● PROBLEM DETAILS: Find and copy each line of the records where the string "hand" shows up.

● DATASET EXTRACT:

....................

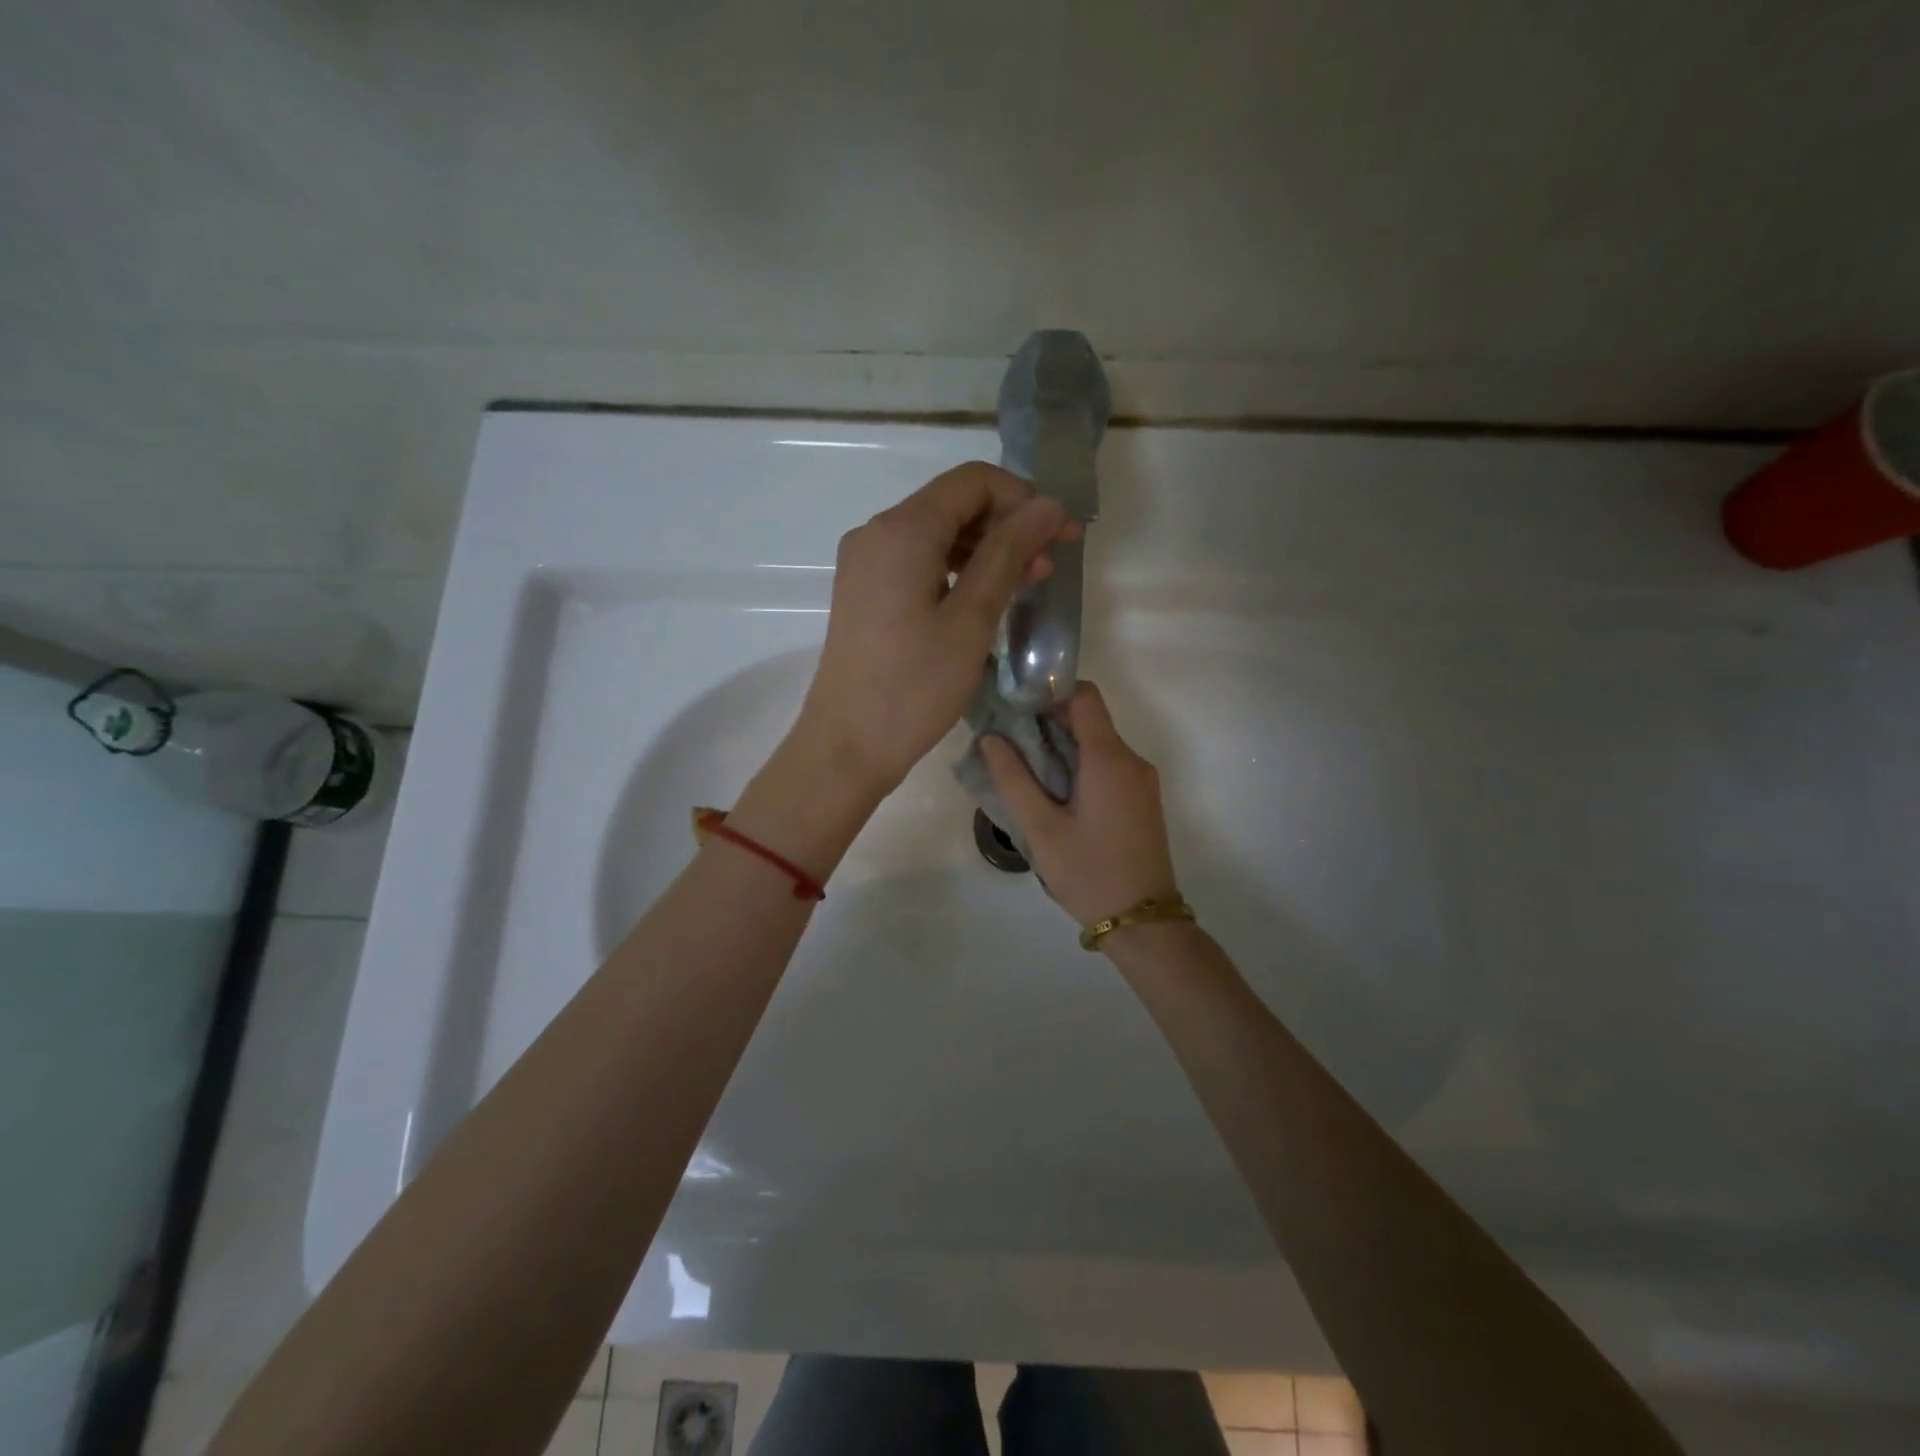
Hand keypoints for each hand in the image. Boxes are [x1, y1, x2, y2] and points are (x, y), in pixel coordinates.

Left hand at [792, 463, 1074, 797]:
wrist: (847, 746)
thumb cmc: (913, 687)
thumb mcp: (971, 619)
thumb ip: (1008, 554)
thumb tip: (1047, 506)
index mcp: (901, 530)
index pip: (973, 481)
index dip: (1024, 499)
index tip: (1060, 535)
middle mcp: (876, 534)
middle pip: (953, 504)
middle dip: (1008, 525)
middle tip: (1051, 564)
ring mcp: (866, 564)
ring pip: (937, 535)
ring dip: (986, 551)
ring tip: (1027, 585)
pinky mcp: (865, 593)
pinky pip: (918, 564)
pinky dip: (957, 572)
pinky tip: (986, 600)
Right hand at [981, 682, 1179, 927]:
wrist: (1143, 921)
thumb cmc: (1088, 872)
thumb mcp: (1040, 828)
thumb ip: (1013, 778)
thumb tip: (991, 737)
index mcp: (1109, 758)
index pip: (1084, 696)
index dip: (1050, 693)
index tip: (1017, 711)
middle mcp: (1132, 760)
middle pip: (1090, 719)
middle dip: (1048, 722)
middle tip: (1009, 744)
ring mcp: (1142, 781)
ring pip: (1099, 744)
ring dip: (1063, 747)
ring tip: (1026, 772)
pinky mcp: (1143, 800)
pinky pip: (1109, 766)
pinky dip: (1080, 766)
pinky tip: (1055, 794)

....................

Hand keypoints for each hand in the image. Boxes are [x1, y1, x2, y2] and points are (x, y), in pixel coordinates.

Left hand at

....................

● TASK RESULT:
Hand keypoints for each hand in the image. Boxes are [x1, y1, x2, y2] and points are (x, y), in pixel coordinates.
Left hand at [792, 463, 1074, 797]:
Right hand at [981, 682, 1179, 927]:
Hand keypoints for each hand in the image. Boxes are [x1, y1, x2, y2] and points are (x, y), in pixel coordinates.
Left hand at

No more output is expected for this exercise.